FM: Come accennato, non esiste una visione politica a lungo termine per gestire in modo sostenibile la questione palestinese. Negli anni, quello che i governi israeliani hanno cercato di fare è stato tamponare la situazione, pensando che la normalizzazione dei rapporti diplomatici con i Paesi arabi (annacquando qualsiasi rivendicazione politica palestinese) sarebbe stata una via d’uscita rispetto ai problemi in Cisgiordania e nella striscia di Gaza.

FR: L’evacuazione imposta a Gaza, il gran numero di bombe lanciate sulla città… Francesca Albanese, relatrice speciale dell’ONU per i Territori occupati, ha parlato di pulizia etnica.
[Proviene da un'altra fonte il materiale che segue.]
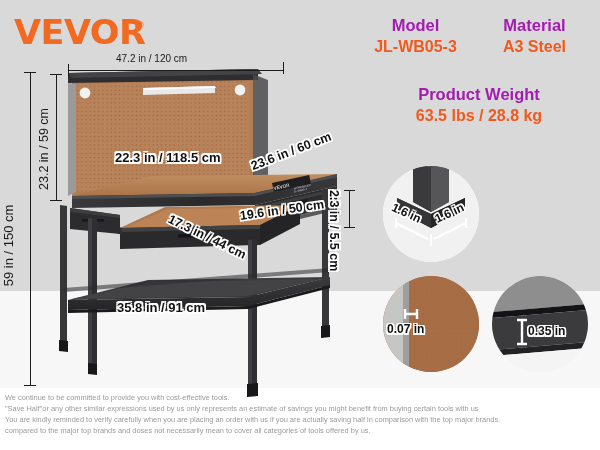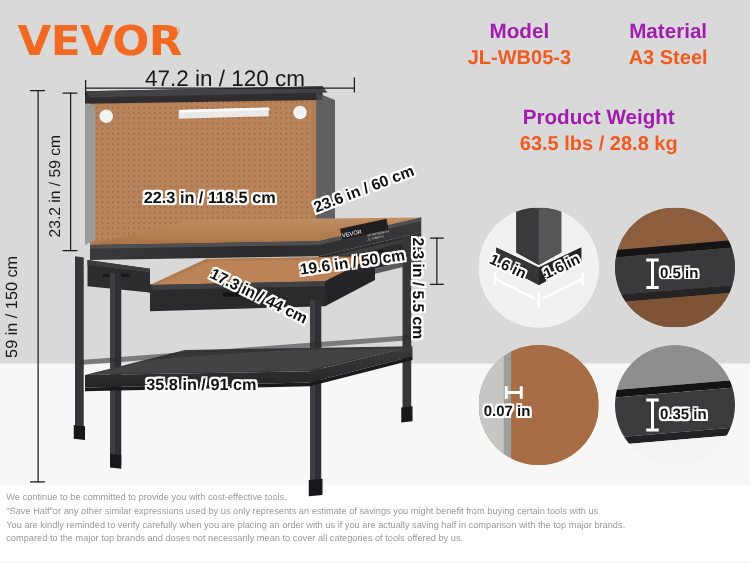--- a/index.html
+++ b/index.html
@@ -37,7 +37,7 @@
   
   .dim{position:absolute;font-size:12.5px;color:#1a1a1a;white-space:nowrap;
        font-family:"Liberation Sans",sans-serif;}
-  .dim-top{left:116px;top:53px;font-size:18px;}
+  .dim-top{left:116px;top:53px;font-size:10px;}
   .dim-h-150{left:-32px;top:238px;transform:rotate(-90deg);transform-origin:center;font-size:13px;}
   .dim-h-59{left:3px;top:142px;transform:rotate(-90deg);transform-origin:center;font-size:12.5px;}
 

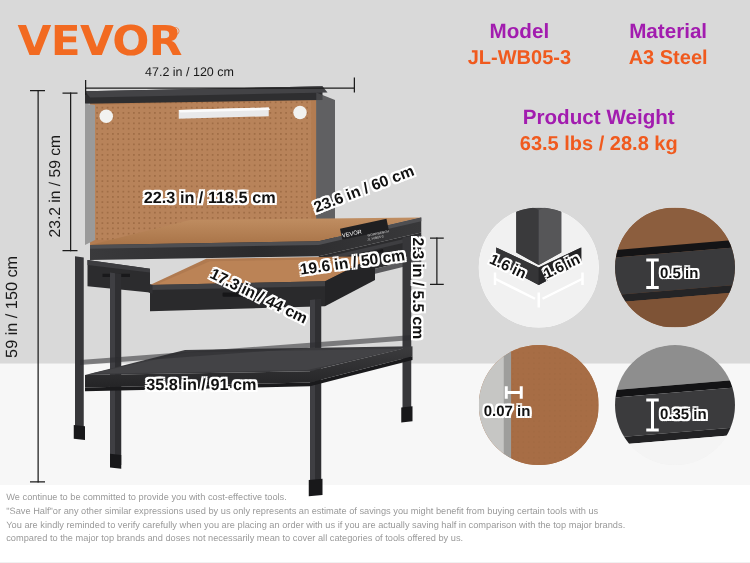--- a/index.html
+++ b/index.html
@@ -275,22 +275,6 @@
     <div class="clab" style="left:51px;top:40px;transform:rotate(-25deg);">1.6 in</div>
   </div>
 
-  <div class="circ c2">
-    <svg viewBox="0 0 96 96" width="96" height="96">
-      <rect width="96" height="96" fill="#8a5b3c"></rect>
-      <polygon points="0,0 96,0 96,26 0,34" fill="#8c5e3e"></polygon>
-      <polygon points="0,34 96,26 96,32 0,40" fill="#141416"></polygon>
-      <polygon points="0,40 96,32 96,62 0,70" fill="#3a3a3c"></polygon>
-      <polygon points="0,70 96,62 96,68 0,76" fill="#242426"></polygon>
-      <polygon points="0,76 96,68 96,96 0,96" fill="#7e5336"></polygon>
-    </svg>
-    <svg viewBox="0 0 96 96" width="96" height="96" style="position:absolute;left:0;top:0;">
-      <line x1="30" y1="42" x2="30" y2="64" stroke="#fff" stroke-width="2.4"></line>
-      <line x1="25" y1="42" x2="35" y2="42" stroke="#fff" stroke-width="2.4"></line>
-      <line x1="25" y1="64" x2="35" y2="64" stroke="#fff" stroke-width="2.4"></line>
-    </svg>
-    <div class="clab" style="left:36px;top:45px;">0.5 in</div>
-  </div>
 
   <div class="circ c3">
     <svg viewBox="0 0 96 96" width="96" height="96">

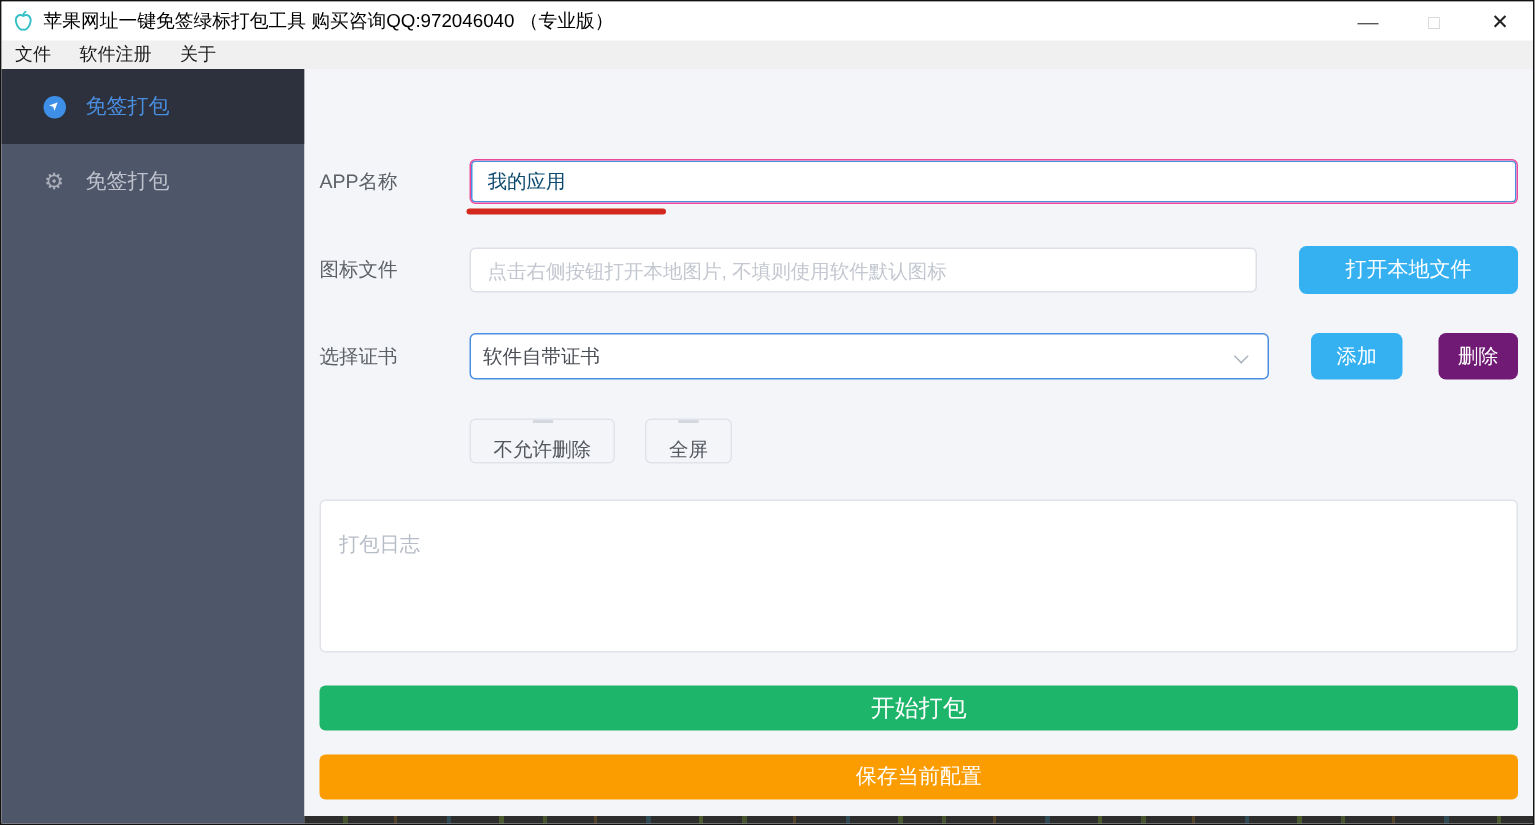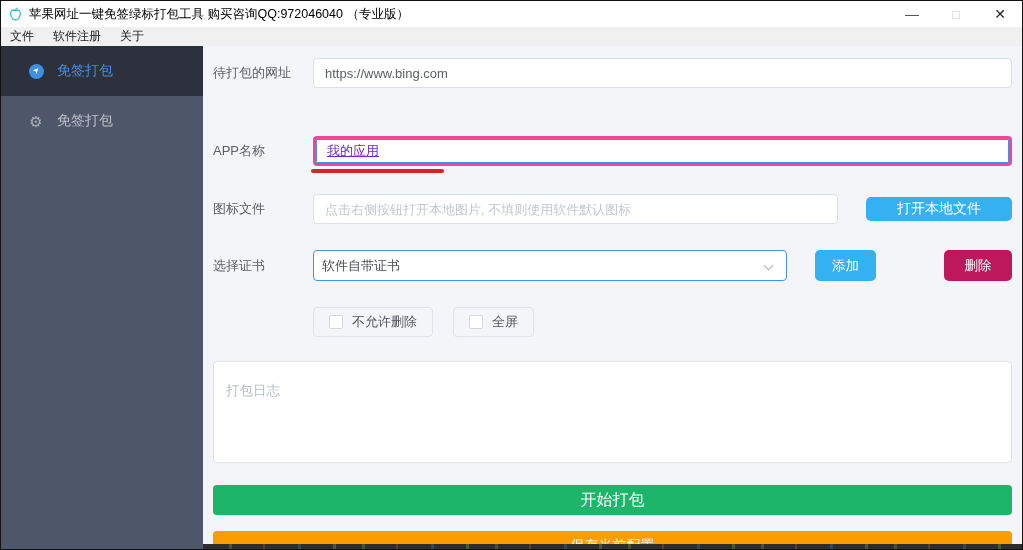--- a/index.html
+++ b/index.html
@@ -150,10 +150,6 @@
     <div class="main">
 
       
-      <div class="form-row mb-url">
-        <span class="row-label">待打包的网址</span>
-        <input class="text-input" type="text" value="https://www.bing.com" style="">
-      </div>
 
       
       <div class="form-row mb-name">

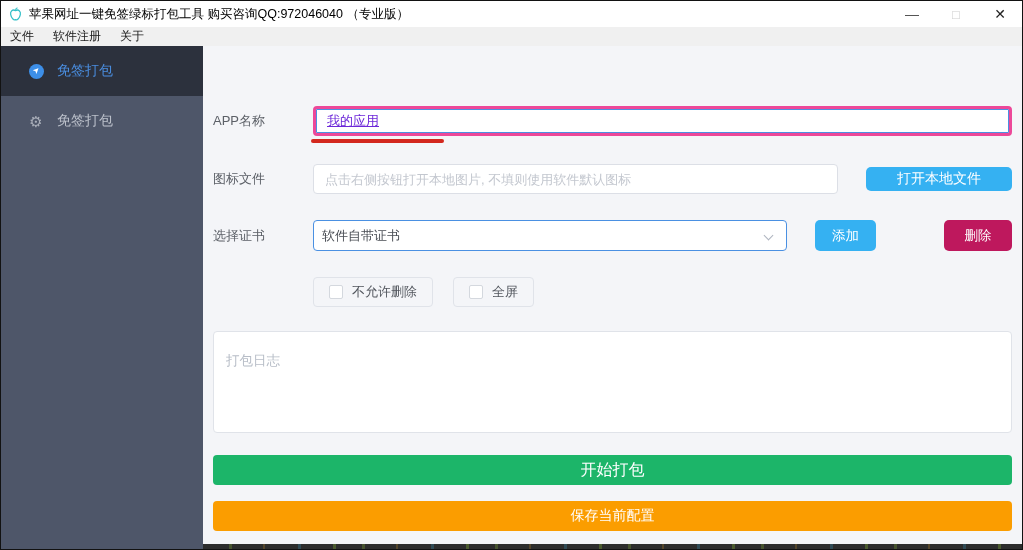--- a/index.html
+++ b/index.html
@@ -59,7 +59,7 @@
   .mb-opts{ margin-bottom:24px; }
 
   .name-wrap{ position:relative; flex:1; display:flex; }
-  .text-input.focused{ border:3px solid #ec4899; box-shadow:0 0 0 1px #4a90e2 inset; color:#6d28d9;text-decoration:underline; }
+  .text-input.focused{ border:1px solid #ec4899; box-shadow:0 0 0 1px #4a90e2 inset; color:#0c4a6e; }
   .red-underline{ position:absolute; left:-2px; top:33px; width:133px; height:4px;
                   background:#d3281e; border-radius:3px; }
 

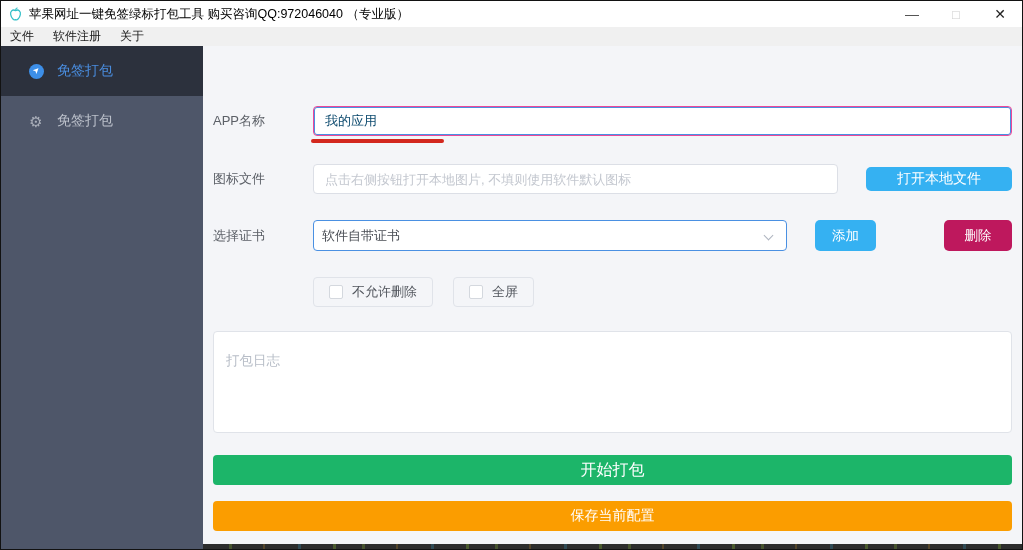--- a/index.html
+++ b/index.html
@@ -66,7 +66,7 @@
   .icon-input{ margin-right:28px; }
   .btn{ border:none; border-radius:5px; color:#fff; font-size:14px; cursor:default;
         font-family:"Liberation Sans","DejaVu Sans",sans-serif; }
-  .btn-open{ width:146px; height:24px; background:#35b1f2; }
+  .btn-open{ width:146px; height:32px; background:#35b1f2; }
   .btn-add{ width:61px; height:31px; background:#35b1f2; font-size:13.5px; margin-right:24px; }
   .btn-del{ width:68px; height:31px; background:#be185d; font-size:13.5px;margin-left:44px; }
FM: Credo sia inopportuno addentrarsi in disquisizioni squisitamente nominaliste. Quel che conta è la sostanza e la sostanza dei fatti è quella messa in luce da varie organizzazioni internazionali (governative e non): quello che sta accadendo si pone largamente al di fuori delle condotte ritenuti ammissibili in un conflitto. L’ordine di evacuazione (senza corridoi umanitari autentici) a un milione di civili e l’interruzione della fornitura di acqua, cibo, energia elettrica e medicinali è qualcosa che ha a che fare più con una forma di punizione collettiva che con la giustizia.

FR: Durante la pandemia di Covid-19, chi avanzava dubbi sulla politica vaccinale veniva tacciato di complottismo; durante il conflitto fra Russia e Ucraina, invece, coloro che marciavano per la pace venivano catalogati come putiniani. Ora, chi critica Israele rischia di essere classificato come antisemita. C’è un problema di propaganda e di “caccia alle streghe” in Italia? Odio e slogan hanno sostituito il pensiero critico?

FM: Sì, c’è un problema di assenza di pensiero critico e c’è la volontà di confondere il cercare di capire (e di spiegare le motivazioni) con il giustificare: si tende a semplificare la complessità degli eventi storici e a delegittimare (additandoli come filo-Hamas) coloro che criticano il governo israeliano. Le limitazioni delle manifestazioni pro Palestina, imposte da alcuni Paesi europei, sono qualcosa di estremamente preoccupante.

FR: Dallo scorso 7 ottobre, sono già morte più di tremila persone. Eppure, in Italia il linguaggio di alcuni giornalisti si è fatto bellicoso, cinico, quasi feroce. Mario Sechi, intervenuto giovedì scorso ad «Otto e mezzo», si augura che Gaza subisca lo stesso trattamento di Dresda; il sindaco di Terni, invece, che venga “spianata”.

FM: Da parte dell’opinione mediatica, c’è una superficialità senza precedenti nel parlare della guerra e delle sue conseguenze. È anche questo un grande problema, indice di una grossolanità nella lettura di quello che sta accadendo. A mio avviso, è anche un modo di fare deresponsabilizzante rispetto all’obiettivo di offrire delle prospettive, su lungo periodo, volte alla mediazione fra le parti.

FR: «Ormai solo un dio ci può salvare» diceva Martin Heidegger. Ci sono margini per ricomporre il conflitto?

FM: Mi piacerebbe poter rispondere di sì, ma la pochezza delle risposte offerte dalle classi dirigenti europee e dall’amministrazione americana non lasciano in questo momento grandi spiragli di speranza. Certo, immagino l’obiezione di coloro che dicono che con i terroristi non si può trattare. Ma bisogna chiedersi chi pagherà le conseguenze, ad esempio, per un’eventuale distruzione totale del nord della striscia; se tutto ciò non diventi, infine, l’ennesimo anello della catena di traumi e risentimenti che, in futuro, nuovamente, sarà foriera di odio e violenza.